The discussions, which attracted a standing-room only audience, were triggered by recent alleged abuses to net neutrality—the idea that Internet providers should not be able to block consumers’ access to Internet resources.
“The Internet is as much mine and yours as it is AT&T; and Comcast’s,” said Representative Edward J. Markey, a Democrat from Malden, Mass. who recently introduced a bill in the House to preserve net neutrality.
Commissioners said that these recent allegations may violate citizens’ fundamental right to freedom of communication.

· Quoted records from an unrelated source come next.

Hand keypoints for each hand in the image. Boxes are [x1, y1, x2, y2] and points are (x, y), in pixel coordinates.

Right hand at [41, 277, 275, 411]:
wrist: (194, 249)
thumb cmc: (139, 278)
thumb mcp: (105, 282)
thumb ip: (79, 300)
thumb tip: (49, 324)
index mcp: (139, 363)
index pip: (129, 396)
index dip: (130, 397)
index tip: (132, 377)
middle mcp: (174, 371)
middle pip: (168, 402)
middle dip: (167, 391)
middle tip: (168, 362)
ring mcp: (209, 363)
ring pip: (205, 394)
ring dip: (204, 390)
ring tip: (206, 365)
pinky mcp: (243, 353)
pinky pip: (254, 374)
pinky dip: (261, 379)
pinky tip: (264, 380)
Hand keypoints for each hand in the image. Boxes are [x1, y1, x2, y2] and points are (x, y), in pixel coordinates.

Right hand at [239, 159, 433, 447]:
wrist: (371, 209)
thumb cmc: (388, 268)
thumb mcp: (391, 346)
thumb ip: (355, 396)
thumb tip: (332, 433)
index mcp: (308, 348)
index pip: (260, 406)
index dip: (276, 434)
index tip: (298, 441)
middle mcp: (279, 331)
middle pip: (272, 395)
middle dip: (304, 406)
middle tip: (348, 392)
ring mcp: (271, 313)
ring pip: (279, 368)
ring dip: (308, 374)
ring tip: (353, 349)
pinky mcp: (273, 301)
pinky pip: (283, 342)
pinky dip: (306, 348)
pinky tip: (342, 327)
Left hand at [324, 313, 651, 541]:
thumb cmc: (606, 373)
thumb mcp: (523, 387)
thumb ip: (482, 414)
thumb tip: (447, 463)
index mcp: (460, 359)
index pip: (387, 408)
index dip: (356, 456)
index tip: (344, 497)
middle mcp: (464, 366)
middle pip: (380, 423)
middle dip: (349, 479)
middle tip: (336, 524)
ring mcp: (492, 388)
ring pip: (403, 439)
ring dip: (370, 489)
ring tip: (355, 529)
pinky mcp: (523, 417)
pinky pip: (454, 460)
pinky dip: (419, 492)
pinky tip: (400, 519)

“It’s not just an issue among companies, but it’s affecting the community as well,” said FCC chairman Kevin J. Martin, who graduated from the Law School in 1993.
Speakers discussed how the FCC should interpret the commission’s 2005 policy statement, which protects consumers’ rights to access Internet content, run applications, and connect legal devices of their choice, as well as to choose among network and application providers.

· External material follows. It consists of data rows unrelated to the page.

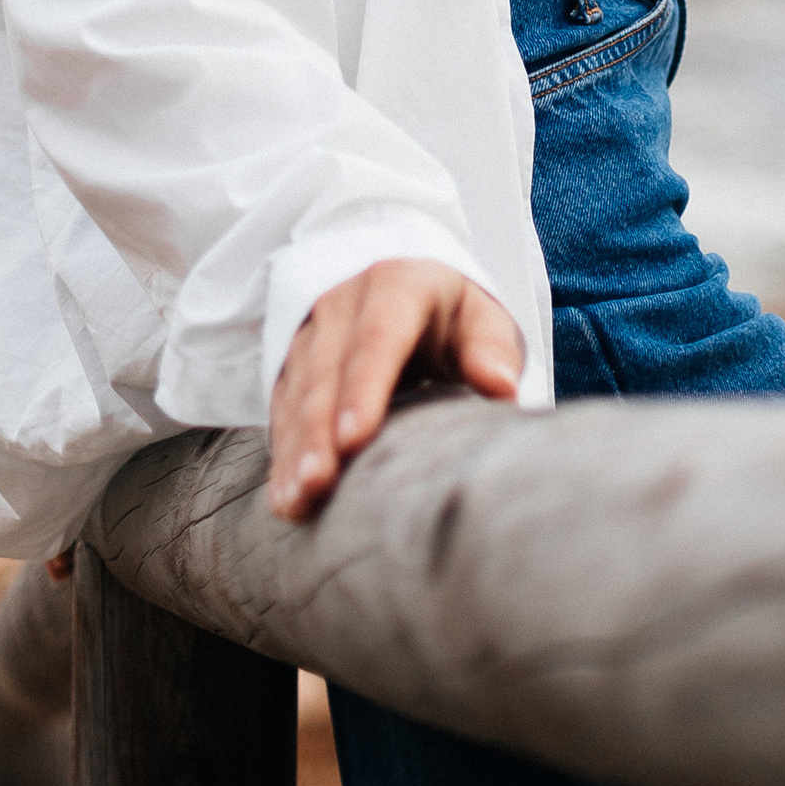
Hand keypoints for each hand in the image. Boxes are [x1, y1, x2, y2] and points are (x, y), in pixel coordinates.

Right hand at [267, 257, 521, 520]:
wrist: (407, 292)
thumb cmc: (453, 318)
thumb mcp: (481, 318)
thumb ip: (492, 347)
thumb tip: (501, 386)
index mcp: (397, 284)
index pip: (378, 335)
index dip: (364, 386)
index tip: (355, 437)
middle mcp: (344, 304)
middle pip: (328, 370)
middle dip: (319, 430)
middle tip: (318, 483)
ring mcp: (312, 334)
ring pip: (298, 393)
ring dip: (296, 448)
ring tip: (297, 501)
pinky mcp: (294, 366)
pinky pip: (283, 411)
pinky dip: (282, 455)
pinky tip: (286, 499)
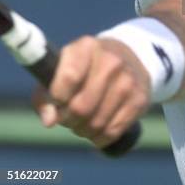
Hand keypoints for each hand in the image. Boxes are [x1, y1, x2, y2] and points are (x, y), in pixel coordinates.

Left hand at [32, 36, 150, 148]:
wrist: (128, 59)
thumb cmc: (84, 69)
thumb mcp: (61, 70)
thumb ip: (45, 96)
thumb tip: (49, 121)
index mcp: (87, 46)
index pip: (69, 78)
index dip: (58, 98)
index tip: (57, 101)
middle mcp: (111, 60)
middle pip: (81, 107)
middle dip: (69, 120)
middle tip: (68, 117)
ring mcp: (128, 80)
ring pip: (96, 123)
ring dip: (84, 130)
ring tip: (83, 122)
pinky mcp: (139, 99)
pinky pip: (112, 132)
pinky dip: (100, 137)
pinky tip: (98, 127)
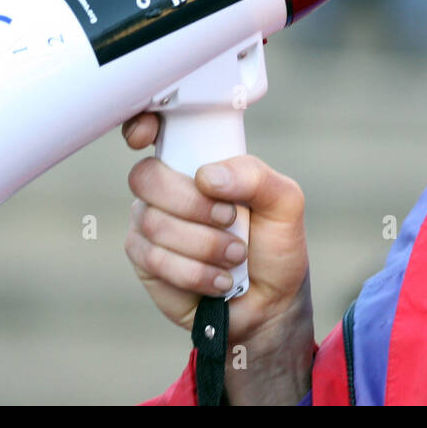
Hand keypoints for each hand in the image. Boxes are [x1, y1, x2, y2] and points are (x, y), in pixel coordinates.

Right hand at [122, 112, 314, 402]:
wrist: (270, 303)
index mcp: (199, 160)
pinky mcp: (146, 260)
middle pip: (148, 178)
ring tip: (235, 257)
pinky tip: (219, 280)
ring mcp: (151, 223)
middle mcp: (168, 187)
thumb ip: (256, 177)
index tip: (145, 135)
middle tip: (230, 221)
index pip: (155, 128)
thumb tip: (208, 176)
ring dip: (204, 245)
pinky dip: (195, 273)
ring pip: (154, 222)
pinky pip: (154, 259)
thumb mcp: (285, 203)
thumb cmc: (275, 245)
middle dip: (193, 205)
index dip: (141, 124)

“Our job is to decide where to draw the line between discrimination and reasonable network management,” said FCC Commissioner Michael J. Copps.
Recently, broadband provider Comcast—the U.S.’s largest cable company—came under fire for allegedly stalling uploads with peer-to-peer file sharing applications such as BitTorrent.
“The reason we are here today is because of allegations that some companies are violating these principals [of net neutrality],” Martin said. “We don’t take these allegations lightly.”
Commissioners said they believed that additional guidelines are necessary to clarify what constitutes reasonable network practices.
“The time has come for a specific, enforceable, non-discrimination principle by the FCC,” Copps said.
The Berkman Center for Internet and Society at the Law School is one of the sponsors of a petition that encourages the FCC to take a strong stance against Internet providers that discriminate by content.
“Comcast and its spokespersons suggested that its practice of degrading an application’s performance—using technology similar to censorship systems to the Chinese government—somehow constitutes ‘reasonable network management,’” the authors of the petition wrote. “The FCC must act now to resolve this controversy. Specifically, the FCC must act now to clarify that intentionally degrading an application or class of applications is not ‘reasonable network management’ under the FCC Policy Statement.”
Commissioners made light-hearted comments about the Cambridge location, and seemed glad to be holding a hearing outside of the Beltway.
“I think it’s important we get out of Washington,” FCC Commissioner Jonathan S. Adelstein said.
But not everyone welcomed the FCC. A number of people gathered outside of the hearing in protest, condemning what they felt was the FCC’s discrimination against minority media ownership.
Members of the Harvard Black Law Students Association, the Boston branch of the NAACP, and the National Black Chamber of Commerce held a press conference outside the building, beneath a bright yellow banner reading “Stop the FCC’s War on Diversity.”
“We’re deeply concerned about any policy that can decrease minority involvement in the media,” said Kelley D. Coleman, president of the Harvard Black Law Students Association.
Members of the Boston-based Project: Think Different bore colorfully-decorated signs with slogans like “FCC, where is the public in your public interest?” and stood outside the building protesting the lack of accessibility of the FCC’s hearings.
But even the event’s protesters agreed that the discussion going on inside the building was significant.
“I think net neutrality is a no-brainer,” said Cara Lisa Powers, one of the protestors. “It needs to be protected.”